Reproduce the Good Willsmith interview post below word for word, from its date line through its final sentence.

*Source extract*.
▬▬▬▬▬▬
Wednesday, March 5, 2014

Interview with Doug, Max, and Natalie from Good Willsmith

The Cover of their Upcoming LP
Good Willsmith is a deep zone. It’s the collaboration of three young music enthusiasts (Max Allison, Doug Kaplan, and Natalie Chami) who went to Northwestern and decided to play music together, albeit after they had graduated. They make experimental music that hovers in the realm of ambient, drone, and noise. It’s also breathtakingly beautiful. GWS successfully weaves guitars, synthesizers, voice, and more through loops and effects. No set is the same as the next, though similar overall structures or ideas may be present. GWS has put out several releases, some of which are on Doug and Max's label Hausu Mountain. In addition, they have a full-length LP coming up in about a month, which is distributed through THRILL JOCKEY

Hausu Mountain prominently features an homage to Obayashi's classic flick in its logo. The label puts out a lot of releases and I have yet to run across one that is lacking. I recently did an interview with their label's D/A/D who put out an excellent cassette called The Construct, which got press from the likes of NPR. These dudes have not slowed down though, as they recently put out Lockbox and Sugarm cassettes.
▬▬▬▬▬▬
[Stored items]
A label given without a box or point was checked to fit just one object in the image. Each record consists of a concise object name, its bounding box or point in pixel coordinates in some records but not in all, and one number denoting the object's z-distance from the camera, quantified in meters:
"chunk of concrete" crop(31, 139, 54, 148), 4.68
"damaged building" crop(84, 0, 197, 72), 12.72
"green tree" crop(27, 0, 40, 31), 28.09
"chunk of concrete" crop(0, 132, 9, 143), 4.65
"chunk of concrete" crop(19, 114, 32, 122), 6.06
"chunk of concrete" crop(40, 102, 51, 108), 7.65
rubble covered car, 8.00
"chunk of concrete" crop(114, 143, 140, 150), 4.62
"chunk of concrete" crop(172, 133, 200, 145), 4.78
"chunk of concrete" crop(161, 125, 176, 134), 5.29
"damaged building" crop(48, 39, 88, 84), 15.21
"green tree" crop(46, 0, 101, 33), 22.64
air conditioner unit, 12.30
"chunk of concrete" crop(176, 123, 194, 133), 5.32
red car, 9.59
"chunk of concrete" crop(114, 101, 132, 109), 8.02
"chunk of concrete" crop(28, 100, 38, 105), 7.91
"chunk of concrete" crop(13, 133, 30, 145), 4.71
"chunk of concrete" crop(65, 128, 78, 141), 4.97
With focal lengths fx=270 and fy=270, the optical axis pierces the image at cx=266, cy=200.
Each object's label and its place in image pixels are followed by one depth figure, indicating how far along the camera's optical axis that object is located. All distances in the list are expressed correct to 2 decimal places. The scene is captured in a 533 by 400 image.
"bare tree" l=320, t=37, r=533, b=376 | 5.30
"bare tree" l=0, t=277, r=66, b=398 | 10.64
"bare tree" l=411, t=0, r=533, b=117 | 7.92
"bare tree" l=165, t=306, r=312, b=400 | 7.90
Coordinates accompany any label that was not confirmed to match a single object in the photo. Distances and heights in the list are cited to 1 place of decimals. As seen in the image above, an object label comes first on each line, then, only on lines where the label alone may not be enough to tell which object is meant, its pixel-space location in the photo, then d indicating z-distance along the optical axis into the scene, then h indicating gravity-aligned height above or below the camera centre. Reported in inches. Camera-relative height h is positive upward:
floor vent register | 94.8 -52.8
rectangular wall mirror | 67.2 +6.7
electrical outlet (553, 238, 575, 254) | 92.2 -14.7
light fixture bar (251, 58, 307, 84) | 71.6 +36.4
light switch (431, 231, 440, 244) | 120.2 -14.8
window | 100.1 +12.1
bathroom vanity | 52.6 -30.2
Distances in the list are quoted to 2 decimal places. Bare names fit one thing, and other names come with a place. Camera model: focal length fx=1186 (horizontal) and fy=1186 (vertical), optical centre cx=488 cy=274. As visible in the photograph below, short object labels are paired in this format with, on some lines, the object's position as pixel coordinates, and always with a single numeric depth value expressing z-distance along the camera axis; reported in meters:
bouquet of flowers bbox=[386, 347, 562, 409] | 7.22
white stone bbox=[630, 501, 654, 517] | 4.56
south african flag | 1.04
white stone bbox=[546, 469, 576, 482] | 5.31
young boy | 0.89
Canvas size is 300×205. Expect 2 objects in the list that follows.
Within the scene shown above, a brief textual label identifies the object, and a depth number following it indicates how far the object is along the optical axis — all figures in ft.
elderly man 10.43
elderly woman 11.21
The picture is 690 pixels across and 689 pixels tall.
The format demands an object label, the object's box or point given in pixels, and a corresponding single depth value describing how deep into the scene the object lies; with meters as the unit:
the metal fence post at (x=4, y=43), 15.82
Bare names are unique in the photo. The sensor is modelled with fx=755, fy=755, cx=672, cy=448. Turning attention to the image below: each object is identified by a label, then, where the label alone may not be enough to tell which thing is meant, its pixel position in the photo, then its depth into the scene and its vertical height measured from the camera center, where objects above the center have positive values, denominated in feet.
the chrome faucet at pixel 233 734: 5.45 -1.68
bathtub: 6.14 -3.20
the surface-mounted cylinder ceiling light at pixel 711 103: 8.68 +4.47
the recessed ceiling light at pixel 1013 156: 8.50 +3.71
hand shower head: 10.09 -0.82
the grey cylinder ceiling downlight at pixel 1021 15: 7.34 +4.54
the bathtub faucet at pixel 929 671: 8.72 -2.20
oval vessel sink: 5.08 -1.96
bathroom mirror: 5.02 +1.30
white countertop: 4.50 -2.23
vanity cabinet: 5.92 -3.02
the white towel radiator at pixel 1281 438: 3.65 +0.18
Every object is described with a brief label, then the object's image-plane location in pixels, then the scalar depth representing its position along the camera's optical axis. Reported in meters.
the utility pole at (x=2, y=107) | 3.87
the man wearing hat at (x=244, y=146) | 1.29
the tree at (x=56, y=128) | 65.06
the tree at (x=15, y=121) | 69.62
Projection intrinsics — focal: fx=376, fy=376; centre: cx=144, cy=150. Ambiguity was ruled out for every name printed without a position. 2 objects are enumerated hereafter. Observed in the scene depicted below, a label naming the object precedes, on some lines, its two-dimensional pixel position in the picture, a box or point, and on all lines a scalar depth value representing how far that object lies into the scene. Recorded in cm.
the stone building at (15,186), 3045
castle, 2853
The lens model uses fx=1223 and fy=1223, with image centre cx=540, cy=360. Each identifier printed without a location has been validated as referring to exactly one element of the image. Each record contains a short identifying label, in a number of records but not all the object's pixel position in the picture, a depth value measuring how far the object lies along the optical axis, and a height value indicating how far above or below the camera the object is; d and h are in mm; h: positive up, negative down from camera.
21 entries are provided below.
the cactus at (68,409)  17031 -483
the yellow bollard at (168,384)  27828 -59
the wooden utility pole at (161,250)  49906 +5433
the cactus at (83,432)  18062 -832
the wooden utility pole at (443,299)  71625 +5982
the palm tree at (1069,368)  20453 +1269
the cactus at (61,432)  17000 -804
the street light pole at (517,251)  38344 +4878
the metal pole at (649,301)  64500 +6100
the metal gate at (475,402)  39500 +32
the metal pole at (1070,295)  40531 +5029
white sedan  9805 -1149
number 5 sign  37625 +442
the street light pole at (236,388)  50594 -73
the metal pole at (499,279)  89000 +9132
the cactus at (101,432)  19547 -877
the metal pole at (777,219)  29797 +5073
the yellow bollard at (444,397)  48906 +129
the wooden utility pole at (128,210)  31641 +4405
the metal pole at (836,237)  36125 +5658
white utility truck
▬▬▬▬▬▬
*Solution to the problem*.
Wednesday, March 5, 2014

Interview with Doug, Max, and Natalie from Good Willsmith

The Cover of their Upcoming LP
Good Willsmith is a deep zone. It’s the collaboration of three young music enthusiasts (Max Allison, Doug Kaplan, and Natalie Chami) who went to Northwestern and decided to play music together, albeit after they had graduated. They make experimental music that hovers in the realm of ambient, drone, and noise. It’s also breathtakingly beautiful. GWS successfully weaves guitars, synthesizers, voice, and more through loops and effects. No set is the same as the next, though similar overall structures or ideas may be present. GWS has put out several releases, some of which are on Doug and Max's label Hausu Mountain. In addition, they have a full-length LP coming up in about a month, which is distributed through THRILL JOCKEY

Hausu Mountain prominently features an homage to Obayashi's classic flick in its logo. The label puts out a lot of releases and I have yet to run across one that is lacking. I recently did an interview with their label's D/A/D who put out an excellent cassette called The Construct, which got press from the likes of NPR. These dudes have not slowed down though, as they recently put out Lockbox and Sugarm cassettes.